J Biomol Struct Dyn. 2021 Oct;39(16):6324-6337. doi: 10.1080/07391102.2020.1796802. Epub 2020 Jul 22.
SARS-related coronaviruses poses continual threat to humanity by rapidly mutating and emerging as severe pandemic outbreaks, including the current nCoV-19 pandemic. Hence a rapid drug repositioning and lead identification strategy are required to mitigate these outbreaks. We report a pharmacophore and molecular dynamics-based approach for drug repositioning and lead identification against dual targets (3CLp and PLp) of SARS-CoV-2. The pharmacophore model of 3CLp inhibitors was apolar with two aromatic and two H-bond acceptors, whereas that of PLp was relatively polar, bearing one aromatic and three H-bond acceptors. Pharmacophore-based virtual screening yielded six existing FDA-approved drugs and twelve natural products with both the pharmacophoric features. Among them are nelfinavir, tipranavir and licochalcone-D, which has shown better binding characteristics with both the proteases compared to lopinavir. The molecular dynamics revealed that the connecting loop (residues 176-199) of 3CLp is highly flexible, and hence, inhibitors should avoid high-affinity interactions with it. Lopinavir, due to its high affinity with the loop region, exhibited unstable binding. Further, the van der Waals size of the 3CLp inhibitors positively correlated with their binding affinity with 3CLp. However, the van der Waals size of a ligand should not cross a threshold of 572Å, beyond which the ligands are likely to make high-affinity interaction with the loop and suffer unstable binding as observed in the case of lopinavir. Similarly, the total polar surface area of the ligands were found to be negatively correlated with their binding affinity with PLp.

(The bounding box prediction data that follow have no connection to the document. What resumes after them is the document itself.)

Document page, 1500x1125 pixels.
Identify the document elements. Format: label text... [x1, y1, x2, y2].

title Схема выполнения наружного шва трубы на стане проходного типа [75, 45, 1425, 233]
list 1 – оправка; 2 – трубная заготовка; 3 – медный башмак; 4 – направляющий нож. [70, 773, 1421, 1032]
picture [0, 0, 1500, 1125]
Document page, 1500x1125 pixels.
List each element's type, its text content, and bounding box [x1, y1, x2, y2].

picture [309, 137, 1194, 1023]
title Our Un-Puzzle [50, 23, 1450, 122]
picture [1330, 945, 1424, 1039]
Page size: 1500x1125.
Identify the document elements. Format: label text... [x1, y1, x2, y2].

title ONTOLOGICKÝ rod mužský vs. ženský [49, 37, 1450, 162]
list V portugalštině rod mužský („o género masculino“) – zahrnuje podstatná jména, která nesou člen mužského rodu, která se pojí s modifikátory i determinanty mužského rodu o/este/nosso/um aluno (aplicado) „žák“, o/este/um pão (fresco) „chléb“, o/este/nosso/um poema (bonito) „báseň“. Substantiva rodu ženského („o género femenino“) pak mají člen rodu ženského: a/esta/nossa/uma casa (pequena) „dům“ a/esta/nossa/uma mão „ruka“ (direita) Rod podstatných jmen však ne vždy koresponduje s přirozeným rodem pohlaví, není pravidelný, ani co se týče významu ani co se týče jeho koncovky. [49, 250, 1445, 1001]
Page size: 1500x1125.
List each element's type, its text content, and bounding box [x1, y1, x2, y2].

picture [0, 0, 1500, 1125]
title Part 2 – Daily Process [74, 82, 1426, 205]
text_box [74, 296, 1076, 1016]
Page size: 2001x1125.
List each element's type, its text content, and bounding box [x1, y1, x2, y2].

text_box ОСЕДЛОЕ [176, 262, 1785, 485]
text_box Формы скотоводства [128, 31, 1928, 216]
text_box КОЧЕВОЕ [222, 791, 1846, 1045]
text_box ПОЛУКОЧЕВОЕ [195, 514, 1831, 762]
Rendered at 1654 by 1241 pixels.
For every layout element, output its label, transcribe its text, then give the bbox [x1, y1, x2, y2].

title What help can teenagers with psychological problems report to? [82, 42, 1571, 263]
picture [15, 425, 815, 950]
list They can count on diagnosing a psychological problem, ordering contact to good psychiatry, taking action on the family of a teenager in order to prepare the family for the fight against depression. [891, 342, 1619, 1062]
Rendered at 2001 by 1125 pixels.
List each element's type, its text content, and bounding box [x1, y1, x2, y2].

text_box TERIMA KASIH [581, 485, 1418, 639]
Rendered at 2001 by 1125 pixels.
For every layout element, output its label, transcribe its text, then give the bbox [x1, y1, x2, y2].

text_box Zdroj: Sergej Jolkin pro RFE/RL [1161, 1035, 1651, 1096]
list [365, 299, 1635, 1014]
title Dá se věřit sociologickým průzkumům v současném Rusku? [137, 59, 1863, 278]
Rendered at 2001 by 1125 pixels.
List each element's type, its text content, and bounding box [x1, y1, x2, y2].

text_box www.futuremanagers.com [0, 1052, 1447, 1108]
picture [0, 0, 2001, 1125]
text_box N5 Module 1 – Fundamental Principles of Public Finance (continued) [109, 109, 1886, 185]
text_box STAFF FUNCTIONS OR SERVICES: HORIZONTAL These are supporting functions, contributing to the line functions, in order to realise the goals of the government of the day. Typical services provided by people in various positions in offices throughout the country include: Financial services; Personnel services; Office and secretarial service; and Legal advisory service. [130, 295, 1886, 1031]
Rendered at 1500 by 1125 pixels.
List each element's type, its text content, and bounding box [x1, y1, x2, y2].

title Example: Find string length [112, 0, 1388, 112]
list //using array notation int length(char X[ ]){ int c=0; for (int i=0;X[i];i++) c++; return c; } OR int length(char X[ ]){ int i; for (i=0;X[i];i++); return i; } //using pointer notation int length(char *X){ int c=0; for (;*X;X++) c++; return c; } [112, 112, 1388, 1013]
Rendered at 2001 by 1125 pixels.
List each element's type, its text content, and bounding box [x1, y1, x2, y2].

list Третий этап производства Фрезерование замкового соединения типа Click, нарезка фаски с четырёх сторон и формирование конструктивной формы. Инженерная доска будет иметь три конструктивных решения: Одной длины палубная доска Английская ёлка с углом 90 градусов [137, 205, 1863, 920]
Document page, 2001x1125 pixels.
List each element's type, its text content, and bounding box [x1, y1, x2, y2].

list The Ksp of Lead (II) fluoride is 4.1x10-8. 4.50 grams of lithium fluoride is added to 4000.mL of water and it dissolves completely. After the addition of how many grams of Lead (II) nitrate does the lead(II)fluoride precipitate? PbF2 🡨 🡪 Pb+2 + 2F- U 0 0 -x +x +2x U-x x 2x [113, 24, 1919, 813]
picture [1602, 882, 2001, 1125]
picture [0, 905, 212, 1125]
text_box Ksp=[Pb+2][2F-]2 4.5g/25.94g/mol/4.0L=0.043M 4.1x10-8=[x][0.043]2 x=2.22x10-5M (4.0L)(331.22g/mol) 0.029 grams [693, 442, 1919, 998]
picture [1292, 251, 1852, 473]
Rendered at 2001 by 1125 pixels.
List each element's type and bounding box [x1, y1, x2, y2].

SARS 相关冠状病毒通过快速突变并以严重的大流行爆发形式出现,包括当前的 nCoV-19 大流行,对人类构成持续威胁。因此,需要快速的药物重新定位和先导物识别策略来减轻这些爆发。我们报告了一种基于药效团和分子动力学的药物重新定位和先导物识别方法,针对 SARS-CoV-2 的两个靶标(3CLp 和 PLp)。3CLp 抑制剂的药效团模型具有非极性,包含两个芳基和两个氢键受体,而 PLp 的药效团模型则相对极性,具有一个芳基和三个氢键受体。基于药效团的虚拟筛选产生了六种现有的 FDA 批准的药物和十二种具有双重药效团特征的天然产物。其中包括奈非那韦、替普那韦和甘草查尔酮-D,它们与两种蛋白酶的结合特性均优于洛匹那韦。分子动力学揭示 3CLp 的连接环(残基 176-199)高度灵活,因此抑制剂应避免与它形成高亲和力相互作用。洛匹那韦由于与环区具有高亲和力,表现出不稳定的结合。此外,3CLp 抑制剂的范德华尺寸与它们与 3CLp 的结合亲和力呈正相关。然而,配体的范德华尺寸不应超过 572Å 的阈值,否则配体可能与环形成高亲和力相互作用,并像洛匹那韦那样表现出不稳定的结合。同样,配体的总极性表面积与它们与 PLp 的结合亲和力呈负相关。